Great post — glad yer wheels are turning re: fear in RPGs!
I actually really like character fear. To me, it’s a sign of a mature player who wants to “go deep” in a game by allowing his character to react logically to threats. It opens the door to visceral fear by helping to put the player in the right mindset to be truly scared.
I don’t disagree, but I think a little irrational fear goes a long way. If the character is going to react like Scooby Doo, then unless the character is also as easily bribed or bullied as Scooby, they’re going to pull the party apart as they insist on staying home under the bed.
I’m assuming that if it’s not irrational fear, then it actually tracks Challenge Fear pretty well.

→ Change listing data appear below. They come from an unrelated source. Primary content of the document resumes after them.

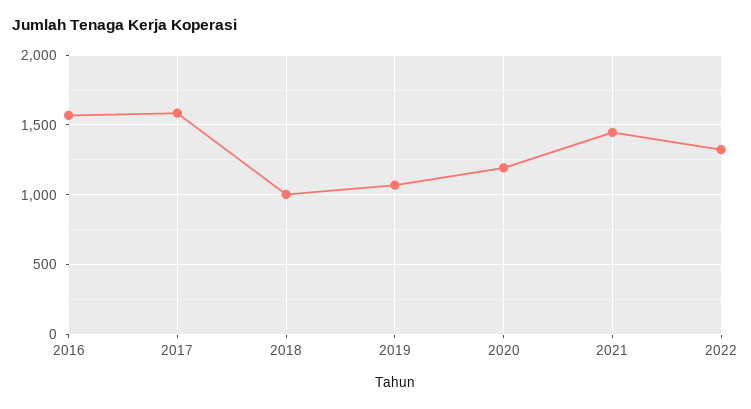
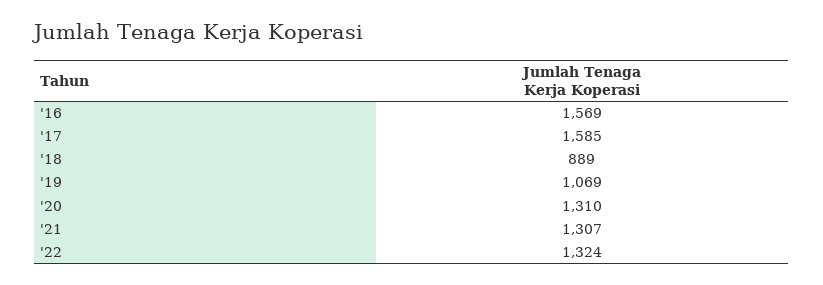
  {
    "2016": 1569,
    "2017": 1585,
-   "2018": 1000,
+   "2018": 889,
    "2019": 1069,
-   "2020": 1200,
+   "2020": 1310,
-   "2021": 1450,
+   "2021": 1307,
    "2022": 1324
  }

I’m rather fond of in-character fear; I will go out of my way to find situations in which I can experience it. (My GM finally caught on about a year into the game….) And since I tend to resonate strongly with my characters, in-character fear and visceral fear are practically synonymous for me, even two rereads later. I like how that works out.
I’d have to say I’m a fan of character fear, when it makes sense. I vividly remember a GM asking me “What do you do now?” and when I couldn’t come up with a quick answer, he asked, “Are you frozen with fear?” and I suddenly realized, yes, that’s precisely what this character would do right now. It only lasted a round, but it was the perfect RP reaction, and it had never occurred to me before then. I think a lot of players take the question “What are you doing?” as an implication that they have to be doing something.
Oh, and if you want Challenge Fear, it’s hard to beat Dread (the game with the Jenga mechanic).